■ **Required action**:
In the records, change every "2020-11-01-preview" to "2021-02-01-preview" and give the lines again with nothing else altered.

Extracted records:
+===+
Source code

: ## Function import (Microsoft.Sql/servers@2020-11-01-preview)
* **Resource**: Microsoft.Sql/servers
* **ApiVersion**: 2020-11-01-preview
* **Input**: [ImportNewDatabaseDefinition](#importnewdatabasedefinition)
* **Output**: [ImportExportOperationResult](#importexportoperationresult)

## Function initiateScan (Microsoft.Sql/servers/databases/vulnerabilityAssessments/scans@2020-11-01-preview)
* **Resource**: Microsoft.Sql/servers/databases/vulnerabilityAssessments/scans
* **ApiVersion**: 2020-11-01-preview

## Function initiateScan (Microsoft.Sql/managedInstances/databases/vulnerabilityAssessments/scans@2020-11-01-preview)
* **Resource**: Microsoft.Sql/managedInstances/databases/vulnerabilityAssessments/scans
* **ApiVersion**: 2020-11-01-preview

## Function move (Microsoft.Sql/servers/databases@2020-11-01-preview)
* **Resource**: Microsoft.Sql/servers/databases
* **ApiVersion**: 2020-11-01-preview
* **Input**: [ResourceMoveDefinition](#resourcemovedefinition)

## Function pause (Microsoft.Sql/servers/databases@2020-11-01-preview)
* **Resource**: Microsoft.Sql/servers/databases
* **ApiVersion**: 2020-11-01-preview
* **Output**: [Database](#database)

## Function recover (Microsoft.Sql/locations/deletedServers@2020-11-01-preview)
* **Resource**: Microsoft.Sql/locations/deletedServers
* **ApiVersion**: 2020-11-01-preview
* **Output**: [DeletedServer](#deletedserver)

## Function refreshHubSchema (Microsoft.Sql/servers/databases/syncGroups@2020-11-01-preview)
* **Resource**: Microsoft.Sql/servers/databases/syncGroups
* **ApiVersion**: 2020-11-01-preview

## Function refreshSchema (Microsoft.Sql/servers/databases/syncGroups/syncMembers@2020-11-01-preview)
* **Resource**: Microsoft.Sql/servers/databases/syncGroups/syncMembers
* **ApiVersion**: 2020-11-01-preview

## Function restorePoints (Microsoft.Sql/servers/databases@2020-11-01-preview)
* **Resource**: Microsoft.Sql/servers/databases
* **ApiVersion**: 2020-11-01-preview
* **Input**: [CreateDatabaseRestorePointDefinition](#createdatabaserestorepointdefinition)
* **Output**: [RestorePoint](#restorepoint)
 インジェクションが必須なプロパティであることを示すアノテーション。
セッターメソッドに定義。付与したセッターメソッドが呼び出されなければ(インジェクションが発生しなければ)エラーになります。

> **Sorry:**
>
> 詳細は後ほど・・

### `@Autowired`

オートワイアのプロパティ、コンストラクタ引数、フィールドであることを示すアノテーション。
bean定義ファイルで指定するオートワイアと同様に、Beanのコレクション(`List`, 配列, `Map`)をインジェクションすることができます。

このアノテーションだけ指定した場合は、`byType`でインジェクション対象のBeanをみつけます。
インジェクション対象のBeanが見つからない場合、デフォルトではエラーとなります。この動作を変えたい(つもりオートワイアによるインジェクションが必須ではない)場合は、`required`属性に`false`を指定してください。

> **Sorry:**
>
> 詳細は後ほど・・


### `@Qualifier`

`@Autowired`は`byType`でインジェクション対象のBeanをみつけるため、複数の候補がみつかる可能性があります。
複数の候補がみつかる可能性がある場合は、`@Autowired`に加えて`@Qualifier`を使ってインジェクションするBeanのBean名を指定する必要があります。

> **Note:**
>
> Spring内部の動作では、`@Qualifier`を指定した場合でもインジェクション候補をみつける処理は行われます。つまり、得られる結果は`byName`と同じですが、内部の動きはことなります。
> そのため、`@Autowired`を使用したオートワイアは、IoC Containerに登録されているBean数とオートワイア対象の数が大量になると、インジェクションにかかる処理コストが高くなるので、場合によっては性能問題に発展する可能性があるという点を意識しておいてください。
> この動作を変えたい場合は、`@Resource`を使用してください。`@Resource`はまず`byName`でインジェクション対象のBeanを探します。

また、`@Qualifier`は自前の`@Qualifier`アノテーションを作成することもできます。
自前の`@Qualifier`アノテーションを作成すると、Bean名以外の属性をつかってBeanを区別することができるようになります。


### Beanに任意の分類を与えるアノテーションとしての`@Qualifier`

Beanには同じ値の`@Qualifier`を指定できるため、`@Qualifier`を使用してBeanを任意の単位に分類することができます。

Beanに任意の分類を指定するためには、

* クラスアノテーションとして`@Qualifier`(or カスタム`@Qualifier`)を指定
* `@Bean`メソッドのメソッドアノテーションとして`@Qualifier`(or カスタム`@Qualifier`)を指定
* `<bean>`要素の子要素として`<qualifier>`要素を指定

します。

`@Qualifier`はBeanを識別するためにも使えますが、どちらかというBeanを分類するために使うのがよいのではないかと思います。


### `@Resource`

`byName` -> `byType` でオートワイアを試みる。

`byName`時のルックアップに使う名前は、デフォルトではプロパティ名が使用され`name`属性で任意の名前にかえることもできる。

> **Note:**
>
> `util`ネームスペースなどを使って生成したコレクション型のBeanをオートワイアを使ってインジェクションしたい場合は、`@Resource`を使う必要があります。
+===+
■ **Exercise response**:
Source code

: ## Function import (Microsoft.Sql/servers@2021-02-01-preview)
* **Resource**: Microsoft.Sql/servers
* **ApiVersion**: 2021-02-01-preview
* **Input**: [ImportNewDatabaseDefinition](#importnewdatabasedefinition)
* **Output**: [ImportExportOperationResult](#importexportoperationresult)

## Function initiateScan (Microsoft.Sql/servers/databases/vulnerabilityAssessments/scans@2021-02-01-preview)
* **Resource**: Microsoft.Sql/servers/databases/vulnerabilityAssessments/scans
* **ApiVersion**: 2021-02-01-preview

## Function initiateScan (Microsoft.Sql/managedInstances/databases/vulnerabilityAssessments/scans@2021-02-01-preview)
* **Resource**: Microsoft.Sql/managedInstances/databases/vulnerabilityAssessments/scans
* **ApiVersion**: 2021-02-01-preview

## Function move (Microsoft.Sql/servers/databases@2021-02-01-preview)
* **Resource**: Microsoft.Sql/servers/databases
* **ApiVersion**: 2021-02-01-preview
* **Input**: [ResourceMoveDefinition](#resourcemovedefinition)

## Function pause (Microsoft.Sql/servers/databases@2021-02-01-preview)
* **Resource**: Microsoft.Sql/servers/databases
* **ApiVersion**: 2021-02-01-preview
* **Output**: [Database](#database)

## Function recover (Microsoft.Sql/locations/deletedServers@2021-02-01-preview)
* **Resource**: Microsoft.Sql/locations/deletedServers
* **ApiVersion**: 2021-02-01-preview
* **Output**: [DeletedServer](#deletedserver)

## Function refreshHubSchema (Microsoft.Sql/servers/databases/syncGroups@2021-02-01-preview)
* **Resource**: Microsoft.Sql/servers/databases/syncGroups
* **ApiVersion**: 2021-02-01-preview

## Function refreshSchema (Microsoft.Sql/servers/databases/syncGroups/syncMembers@2021-02-01-preview)
* **Resource**: Microsoft.Sql/servers/databases/syncGroups/syncMembers
* **ApiVersion**: 2021-02-01-preview

## Function restorePoints (Microsoft.Sql/servers/databases@2021-02-01-preview)
* **Resource**: Microsoft.Sql/servers/databases
* **ApiVersion**: 2021-02-01-preview
* **Input**: [CreateDatabaseRestorePointDefinition](#createdatabaserestorepointdefinition)
* **Output**: [RestorePoint](#restorepoint)
 インジェクションが必須なプロパティであることを示すアノテーション。
セッターメソッドに定義。付与したセッターメソッドが呼び出されなければ(インジェクションが発生しなければ)エラーになります。

> **Sorry:**
>
> 詳細は後ほど・・

### `@Autowired`

オートワイアのプロパティ、コンストラクタ引数、フィールドであることを示すアノテーション。
bean定義ファイルで指定するオートワイアと同様に、Beanのコレクション(`List`, 配列, `Map`)をインジェクションすることができます。

このアノテーションだけ指定した場合は、`byType`でインジェクション対象のBeanをみつけます。
インジェクション対象のBeanが見つからない場合、デフォルトではエラーとなります。この動作を変えたい(つもりオートワイアによるインジェクションが必須ではない)場合は、`required`属性に`false`を指定してください。

> **Sorry:**
>
> 詳細は後ほど・・


### `@Qualifier`

`@Autowired`は`byType`でインジェクション対象のBeanをみつけるため、複数の候補がみつかる可能性があります。
複数の候補がみつかる可能性がある場合は、`@Autowired`に加えて`@Qualifier`を使ってインジェクションするBeanのBean名を指定する必要があります。

> **Note:**
>
> Spring内部の動作では、`@Qualifier`を指定した場合でもインジェクション候補をみつける処理は行われます。つまり、得られる結果は`byName`と同じですが、内部の動きはことなります。
> そのため、`@Autowired`を使用したオートワイアは、IoC Containerに登録されているBean数とオートワイア対象の数が大量になると、インジェクションにかかる処理コストが高くなるので、場合によっては性能問題に発展する可能性があるという点を意識しておいてください。
> この動作を変えたい場合は、`@Resource`を使用してください。`@Resource`はまず`byName`でインジェクション対象のBeanを探します。

また、`@Qualifier`は自前の`@Qualifier`アノテーションを作成することもできます。
自前の`@Qualifier`アノテーションを作成すると、Bean名以外の属性をつかってBeanを区別することができるようになります。


### Beanに任意の分類を与えるアノテーションとしての`@Qualifier`

Beanには同じ値の`@Qualifier`を指定できるため、`@Qualifier`を使用してBeanを任意の単位に分類することができます。

Beanに任意の分類を指定するためには、

* クラスアノテーションとして`@Qualifier`(or カスタム`@Qualifier`)を指定
* `@Bean`メソッドのメソッドアノテーションとして`@Qualifier`(or カスタム`@Qualifier`)を指定
* `<bean>`要素の子要素として`<qualifier>`要素を指定

します。

`@Qualifier`はBeanを識別するためにも使えますが、どちらかというBeanを分類するために使うのがよいのではないかと思います。


### `@Resource`

`byName` -> `byType` でオートワイアを試みる。

`byName`時のルックアップに使う名前は、デフォルトではプロパティ名が使用され`name`属性で任意の名前にかえることもできる。

> **Note:**
>
> `util`ネームスペースなどを使って生成したコレクション型のBeanをオートワイアを使ってインジェクションしたい場合は、`@Resource`を使う必要があります。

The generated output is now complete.